Low Powered Mesh Network stack
Contents
Features
- Addressed network with auto-retries, and auto-acknowledge
- Minimal RAM/ROM footprint, with NO HEAP usage
- Each node can participate in the mesh network to deliver packets to a destined node.
- Each packet may dictate maximum hops it can take.
Acknowledgment
Inspiration was taken from Atmel's lightweight mesh, however, the code was completely rebuilt from the ground up and detailed testing was performed during each development step.
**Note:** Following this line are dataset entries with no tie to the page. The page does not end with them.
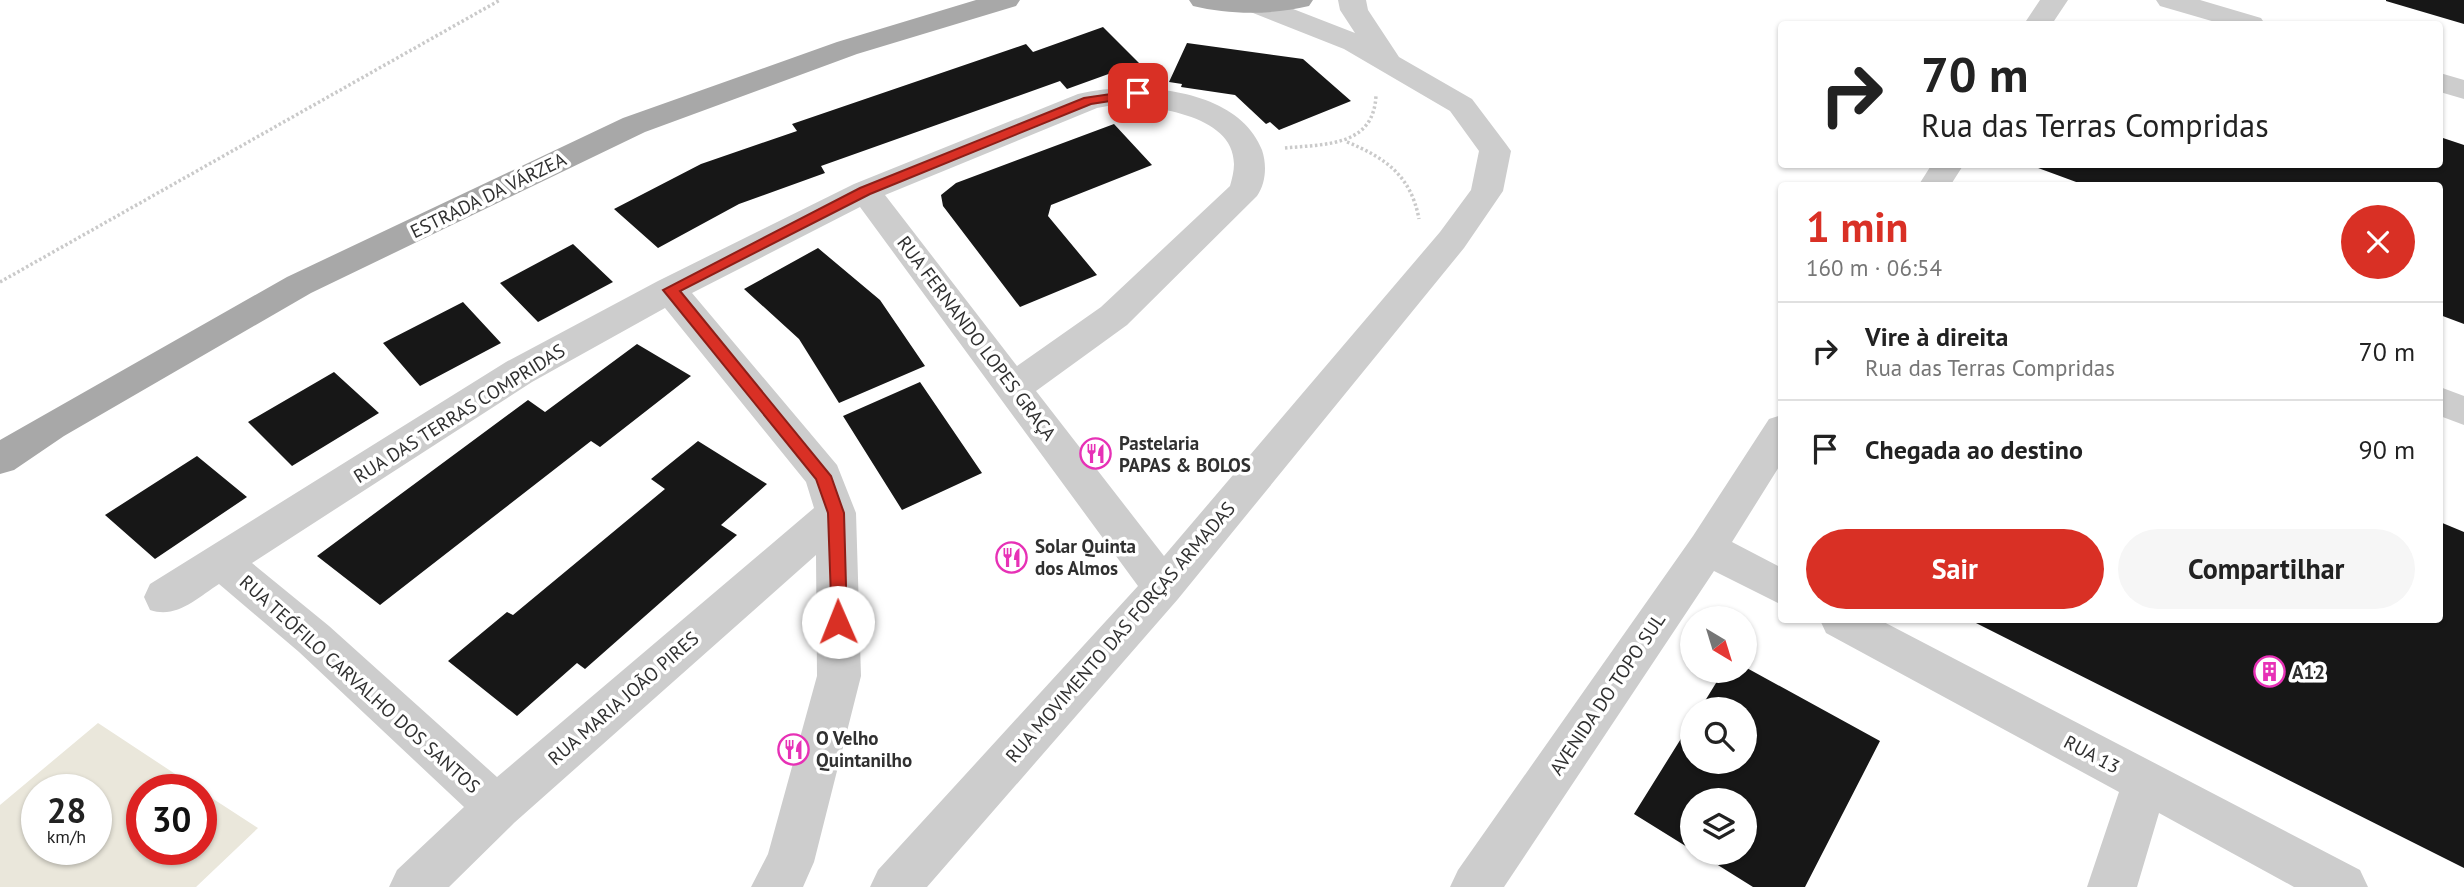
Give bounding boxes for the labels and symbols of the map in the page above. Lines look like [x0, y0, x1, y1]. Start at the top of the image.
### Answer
pin [1108, 63, 1168, 123]
street label: ESTRADA DA VÁRZEA [406, 147, 570, 243]
street label: RUA FERNANDO LOPES GRAÇA [892, 231, 1062, 445]
street label: RUA DAS TERRAS COMPRIDAS [349, 338, 569, 488]
place label: Pastelaria PAPAS & BOLOS [1119, 431, 1251, 477]
restaurant icon: Pastelaria PAPAS & BOLOS [1079, 437, 1113, 471]
street label: RUA MOVIMENTO DAS FORÇAS ARMADAS [1000, 497, 1240, 767]
place label: Solar Quinta dos Almos [1035, 534, 1136, 580]
restaurant icon: Solar Quinta dos Almos [995, 540, 1029, 574]
street label: RUA TEÓFILO CARVALHO DOS SANTOS [235, 570, 485, 798]
position arrow [801, 585, 875, 659]
north arrow [1680, 606, 1757, 682]
street label: AVENIDA DO TOPO SUL [1544, 608, 1670, 780]
street label: RUA MARIA JOÃO PIRES [543, 626, 703, 770]
building icon: A12 [2252, 655, 2286, 689]
place label: A12 [2292, 660, 2325, 684]
place label: O Velho Quintanilho [816, 726, 912, 772]
street label: RUA 13 [2060, 729, 2124, 779]
restaurant icon: O Velho Quintanilho [776, 732, 810, 766]
speed limit sign: 30 [126, 774, 217, 865]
In general, simplicity was favored and a clean API was targeted such that integration with projects for the open-source community can benefit.
Detailed Features
- Each packet sent can use existing route, and if route has changed, a new route is automatically discovered using a special retry packet.
- Each node's ACK contains some piggy-back data about the node itself.
- This data includes information about its routing table, and other statistics
- Duplicate packets are absorbed but an ACK is still replied if its a duplicate, but a retry packet.
- An ACK packet or a response to an ACK all use retries; even the repeating nodes participate to make sure the packet is delivered.
There is no "out-of-the-box" support for sleeping nodes, however, any sleeping node can wake up, transmit a packet and go back to sleep without affecting the rest of the network. This mesh network design doesn't rely on any node to be a medium as routes can change dynamically. With this said, there are a few improvements that could be made :
- Use RSSI to dictate if a route should be changed.
- Use a counter to prefer a route that sends us data more often.
Payload
The minimum payload is 9 bytes, of which, 8 bytes will be the mesh header overhead. The higher the payload, the higher the efficiency of the network. The eight bytes of payload header contains the network source and destination information, along with packet type and hop count information.